* Records supplied *
BEGIN

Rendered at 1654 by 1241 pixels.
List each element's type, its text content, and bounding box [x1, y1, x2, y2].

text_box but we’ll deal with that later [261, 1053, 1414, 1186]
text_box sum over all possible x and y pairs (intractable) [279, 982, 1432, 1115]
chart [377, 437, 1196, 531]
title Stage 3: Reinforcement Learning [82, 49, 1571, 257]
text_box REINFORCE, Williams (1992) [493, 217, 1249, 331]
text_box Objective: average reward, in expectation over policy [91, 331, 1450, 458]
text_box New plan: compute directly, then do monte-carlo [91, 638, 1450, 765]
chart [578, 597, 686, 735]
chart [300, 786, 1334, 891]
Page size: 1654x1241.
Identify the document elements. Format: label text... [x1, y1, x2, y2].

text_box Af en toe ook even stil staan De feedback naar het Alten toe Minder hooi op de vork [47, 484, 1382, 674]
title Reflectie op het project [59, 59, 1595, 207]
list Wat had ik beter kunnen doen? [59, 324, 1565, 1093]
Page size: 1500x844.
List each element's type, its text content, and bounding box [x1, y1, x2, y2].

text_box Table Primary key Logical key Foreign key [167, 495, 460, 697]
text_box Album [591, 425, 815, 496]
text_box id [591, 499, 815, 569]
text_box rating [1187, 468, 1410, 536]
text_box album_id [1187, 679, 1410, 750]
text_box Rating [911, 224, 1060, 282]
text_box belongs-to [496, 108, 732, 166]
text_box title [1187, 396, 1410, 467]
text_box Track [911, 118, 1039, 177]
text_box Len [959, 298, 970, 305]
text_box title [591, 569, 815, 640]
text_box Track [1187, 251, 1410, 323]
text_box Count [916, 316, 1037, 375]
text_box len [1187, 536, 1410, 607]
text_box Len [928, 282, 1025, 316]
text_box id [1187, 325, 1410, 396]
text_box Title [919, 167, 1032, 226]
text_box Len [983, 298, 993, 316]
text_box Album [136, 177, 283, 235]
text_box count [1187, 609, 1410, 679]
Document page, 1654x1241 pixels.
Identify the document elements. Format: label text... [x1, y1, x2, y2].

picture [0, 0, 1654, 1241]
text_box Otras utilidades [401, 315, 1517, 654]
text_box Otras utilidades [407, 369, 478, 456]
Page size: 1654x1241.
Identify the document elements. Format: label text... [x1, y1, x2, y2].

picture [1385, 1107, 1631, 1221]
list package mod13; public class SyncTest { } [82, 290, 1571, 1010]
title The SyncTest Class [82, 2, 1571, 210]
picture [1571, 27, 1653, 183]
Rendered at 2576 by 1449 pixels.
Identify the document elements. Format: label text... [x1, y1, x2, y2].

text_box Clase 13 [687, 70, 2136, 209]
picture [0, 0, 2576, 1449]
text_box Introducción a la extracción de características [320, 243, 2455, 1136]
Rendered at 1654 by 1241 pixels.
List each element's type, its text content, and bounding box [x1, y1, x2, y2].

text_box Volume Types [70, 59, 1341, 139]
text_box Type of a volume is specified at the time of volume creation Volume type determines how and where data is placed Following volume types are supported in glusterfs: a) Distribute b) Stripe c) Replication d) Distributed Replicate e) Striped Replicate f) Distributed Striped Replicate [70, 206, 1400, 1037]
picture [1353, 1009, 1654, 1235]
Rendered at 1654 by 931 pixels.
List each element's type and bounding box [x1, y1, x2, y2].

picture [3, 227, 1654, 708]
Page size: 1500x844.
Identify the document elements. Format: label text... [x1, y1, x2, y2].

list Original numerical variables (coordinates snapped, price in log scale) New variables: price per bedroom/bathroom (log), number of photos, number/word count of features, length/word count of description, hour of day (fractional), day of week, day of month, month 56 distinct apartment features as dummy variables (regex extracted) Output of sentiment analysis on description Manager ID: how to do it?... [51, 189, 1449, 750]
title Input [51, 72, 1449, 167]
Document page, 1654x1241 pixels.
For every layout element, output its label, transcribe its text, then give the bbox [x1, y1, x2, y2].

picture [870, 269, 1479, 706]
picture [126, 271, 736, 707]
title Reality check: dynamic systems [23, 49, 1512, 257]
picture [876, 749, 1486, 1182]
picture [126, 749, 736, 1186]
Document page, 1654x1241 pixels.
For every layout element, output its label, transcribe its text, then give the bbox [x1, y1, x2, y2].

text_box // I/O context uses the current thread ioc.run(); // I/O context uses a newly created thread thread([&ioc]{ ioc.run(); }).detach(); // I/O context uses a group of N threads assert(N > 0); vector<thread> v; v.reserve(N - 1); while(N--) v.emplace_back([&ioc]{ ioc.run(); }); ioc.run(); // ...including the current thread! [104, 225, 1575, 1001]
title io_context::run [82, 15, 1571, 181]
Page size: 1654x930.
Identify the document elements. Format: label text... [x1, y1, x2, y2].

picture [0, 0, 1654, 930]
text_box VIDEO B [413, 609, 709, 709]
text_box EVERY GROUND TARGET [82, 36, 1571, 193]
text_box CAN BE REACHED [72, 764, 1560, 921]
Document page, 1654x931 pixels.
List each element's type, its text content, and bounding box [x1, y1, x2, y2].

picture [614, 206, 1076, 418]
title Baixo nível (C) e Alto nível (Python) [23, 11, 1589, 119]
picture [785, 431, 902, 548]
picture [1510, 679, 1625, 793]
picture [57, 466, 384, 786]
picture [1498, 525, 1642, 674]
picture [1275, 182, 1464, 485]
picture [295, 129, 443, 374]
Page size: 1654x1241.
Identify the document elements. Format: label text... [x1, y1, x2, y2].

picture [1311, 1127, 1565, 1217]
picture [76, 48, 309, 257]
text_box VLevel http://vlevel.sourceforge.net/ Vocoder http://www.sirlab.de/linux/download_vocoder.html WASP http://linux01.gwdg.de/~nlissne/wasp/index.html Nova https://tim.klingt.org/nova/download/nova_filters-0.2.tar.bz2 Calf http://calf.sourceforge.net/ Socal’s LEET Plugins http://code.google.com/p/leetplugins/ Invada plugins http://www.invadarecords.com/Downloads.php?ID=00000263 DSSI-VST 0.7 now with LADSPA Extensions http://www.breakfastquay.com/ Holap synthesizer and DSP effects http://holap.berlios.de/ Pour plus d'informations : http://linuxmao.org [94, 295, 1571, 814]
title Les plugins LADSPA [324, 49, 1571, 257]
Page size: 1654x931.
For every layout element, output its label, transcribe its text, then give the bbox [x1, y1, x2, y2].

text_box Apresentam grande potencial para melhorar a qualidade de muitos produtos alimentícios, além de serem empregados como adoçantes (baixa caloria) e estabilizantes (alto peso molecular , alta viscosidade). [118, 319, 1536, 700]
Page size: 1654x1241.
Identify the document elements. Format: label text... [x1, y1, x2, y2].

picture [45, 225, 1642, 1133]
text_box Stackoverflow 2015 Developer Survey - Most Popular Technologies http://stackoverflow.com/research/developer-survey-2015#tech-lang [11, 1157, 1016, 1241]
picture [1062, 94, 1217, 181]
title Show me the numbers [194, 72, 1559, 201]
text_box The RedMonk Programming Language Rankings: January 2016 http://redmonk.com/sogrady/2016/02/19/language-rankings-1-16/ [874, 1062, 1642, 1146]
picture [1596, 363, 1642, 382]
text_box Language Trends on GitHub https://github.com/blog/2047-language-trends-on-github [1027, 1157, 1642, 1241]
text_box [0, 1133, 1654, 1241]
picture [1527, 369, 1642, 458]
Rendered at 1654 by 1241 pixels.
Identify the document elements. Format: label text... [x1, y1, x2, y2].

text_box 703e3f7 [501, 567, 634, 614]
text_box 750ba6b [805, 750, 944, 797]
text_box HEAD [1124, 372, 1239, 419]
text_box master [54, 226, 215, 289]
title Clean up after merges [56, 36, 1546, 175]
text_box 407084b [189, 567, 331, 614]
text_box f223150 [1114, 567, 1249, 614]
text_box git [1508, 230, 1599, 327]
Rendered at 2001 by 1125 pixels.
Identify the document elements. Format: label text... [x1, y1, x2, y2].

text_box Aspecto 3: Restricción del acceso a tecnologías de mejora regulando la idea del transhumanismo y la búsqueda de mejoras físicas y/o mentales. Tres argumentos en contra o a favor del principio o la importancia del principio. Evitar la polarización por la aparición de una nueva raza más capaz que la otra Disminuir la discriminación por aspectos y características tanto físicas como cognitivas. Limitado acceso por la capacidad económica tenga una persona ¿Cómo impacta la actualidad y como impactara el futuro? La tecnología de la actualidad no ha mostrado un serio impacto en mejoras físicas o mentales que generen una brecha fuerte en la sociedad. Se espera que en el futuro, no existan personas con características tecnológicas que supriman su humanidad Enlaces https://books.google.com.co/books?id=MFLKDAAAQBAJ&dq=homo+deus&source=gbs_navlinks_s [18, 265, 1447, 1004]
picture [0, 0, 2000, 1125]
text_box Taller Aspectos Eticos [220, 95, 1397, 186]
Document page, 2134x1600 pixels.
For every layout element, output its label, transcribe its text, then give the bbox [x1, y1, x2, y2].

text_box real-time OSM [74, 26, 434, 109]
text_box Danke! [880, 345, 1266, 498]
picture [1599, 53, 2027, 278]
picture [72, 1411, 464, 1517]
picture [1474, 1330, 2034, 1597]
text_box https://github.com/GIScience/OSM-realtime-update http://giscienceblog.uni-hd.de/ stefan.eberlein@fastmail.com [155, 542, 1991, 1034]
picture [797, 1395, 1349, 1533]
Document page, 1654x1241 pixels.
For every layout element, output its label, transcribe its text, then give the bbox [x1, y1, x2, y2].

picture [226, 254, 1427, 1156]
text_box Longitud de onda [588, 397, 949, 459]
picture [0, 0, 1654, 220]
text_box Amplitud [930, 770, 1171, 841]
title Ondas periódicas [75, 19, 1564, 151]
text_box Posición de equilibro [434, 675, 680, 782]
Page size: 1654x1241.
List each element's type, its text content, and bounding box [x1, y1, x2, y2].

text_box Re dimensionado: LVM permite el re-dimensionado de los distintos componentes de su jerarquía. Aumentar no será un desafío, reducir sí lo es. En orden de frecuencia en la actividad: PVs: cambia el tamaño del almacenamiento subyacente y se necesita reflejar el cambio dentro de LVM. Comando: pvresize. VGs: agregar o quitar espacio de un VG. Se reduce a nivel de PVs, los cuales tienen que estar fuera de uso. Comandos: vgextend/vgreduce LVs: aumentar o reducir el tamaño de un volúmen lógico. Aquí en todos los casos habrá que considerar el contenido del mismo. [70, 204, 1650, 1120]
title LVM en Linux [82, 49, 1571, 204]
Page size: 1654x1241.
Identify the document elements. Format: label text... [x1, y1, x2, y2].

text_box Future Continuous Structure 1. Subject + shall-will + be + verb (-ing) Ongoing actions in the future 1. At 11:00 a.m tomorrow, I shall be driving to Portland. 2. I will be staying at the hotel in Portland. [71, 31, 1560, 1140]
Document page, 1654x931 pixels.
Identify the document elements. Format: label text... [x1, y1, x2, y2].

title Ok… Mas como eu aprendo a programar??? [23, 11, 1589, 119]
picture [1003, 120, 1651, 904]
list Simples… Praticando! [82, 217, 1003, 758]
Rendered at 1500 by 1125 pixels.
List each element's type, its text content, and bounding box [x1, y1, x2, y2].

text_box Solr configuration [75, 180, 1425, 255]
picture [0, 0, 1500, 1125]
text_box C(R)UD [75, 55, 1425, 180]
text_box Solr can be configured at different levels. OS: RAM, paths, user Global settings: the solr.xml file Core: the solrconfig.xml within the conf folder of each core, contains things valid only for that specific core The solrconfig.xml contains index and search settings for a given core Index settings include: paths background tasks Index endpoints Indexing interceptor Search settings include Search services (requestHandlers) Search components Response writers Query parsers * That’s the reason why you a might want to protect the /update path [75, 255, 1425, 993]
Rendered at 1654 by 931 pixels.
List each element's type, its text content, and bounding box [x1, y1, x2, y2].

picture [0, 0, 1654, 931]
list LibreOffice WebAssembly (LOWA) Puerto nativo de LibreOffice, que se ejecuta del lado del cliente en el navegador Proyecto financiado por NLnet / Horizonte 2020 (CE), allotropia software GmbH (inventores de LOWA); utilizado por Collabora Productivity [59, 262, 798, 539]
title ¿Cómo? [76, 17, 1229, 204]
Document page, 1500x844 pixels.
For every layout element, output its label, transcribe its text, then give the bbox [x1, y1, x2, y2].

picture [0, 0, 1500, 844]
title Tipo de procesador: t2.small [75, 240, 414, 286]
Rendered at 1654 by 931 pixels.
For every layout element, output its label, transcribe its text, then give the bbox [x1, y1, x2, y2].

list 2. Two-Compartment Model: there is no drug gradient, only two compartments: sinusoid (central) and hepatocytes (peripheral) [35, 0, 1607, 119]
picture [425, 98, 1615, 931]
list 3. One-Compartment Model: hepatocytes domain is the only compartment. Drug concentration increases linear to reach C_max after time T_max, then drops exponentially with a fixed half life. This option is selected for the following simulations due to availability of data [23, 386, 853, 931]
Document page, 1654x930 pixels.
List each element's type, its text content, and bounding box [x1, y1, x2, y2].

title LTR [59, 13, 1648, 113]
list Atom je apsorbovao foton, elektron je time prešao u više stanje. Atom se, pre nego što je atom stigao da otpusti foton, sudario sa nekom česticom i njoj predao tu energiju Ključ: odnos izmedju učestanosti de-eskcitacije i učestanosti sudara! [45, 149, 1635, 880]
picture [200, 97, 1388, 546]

END

* What you need to do *
Return every line from the start of the material through the line that contains "chart [300, 786, 1334, 891]", both ends included, and copy each one unchanged.

* Complete answer *
Rendered at 1654 by 1241 pixels.
List each element's type, its text content, and bounding box [x1, y1, x2, y2].

text_box but we’ll deal with that later [261, 1053, 1414, 1186]
text_box sum over all possible x and y pairs (intractable) [279, 982, 1432, 1115]
chart [377, 437, 1196, 531]
title Stage 3: Reinforcement Learning [82, 49, 1571, 257]
text_box REINFORCE, Williams (1992) [493, 217, 1249, 331]
text_box Objective: average reward, in expectation over policy [91, 331, 1450, 458]
text_box New plan: compute directly, then do monte-carlo [91, 638, 1450, 765]
chart [578, 597, 686, 735]
chart [300, 786, 1334, 891]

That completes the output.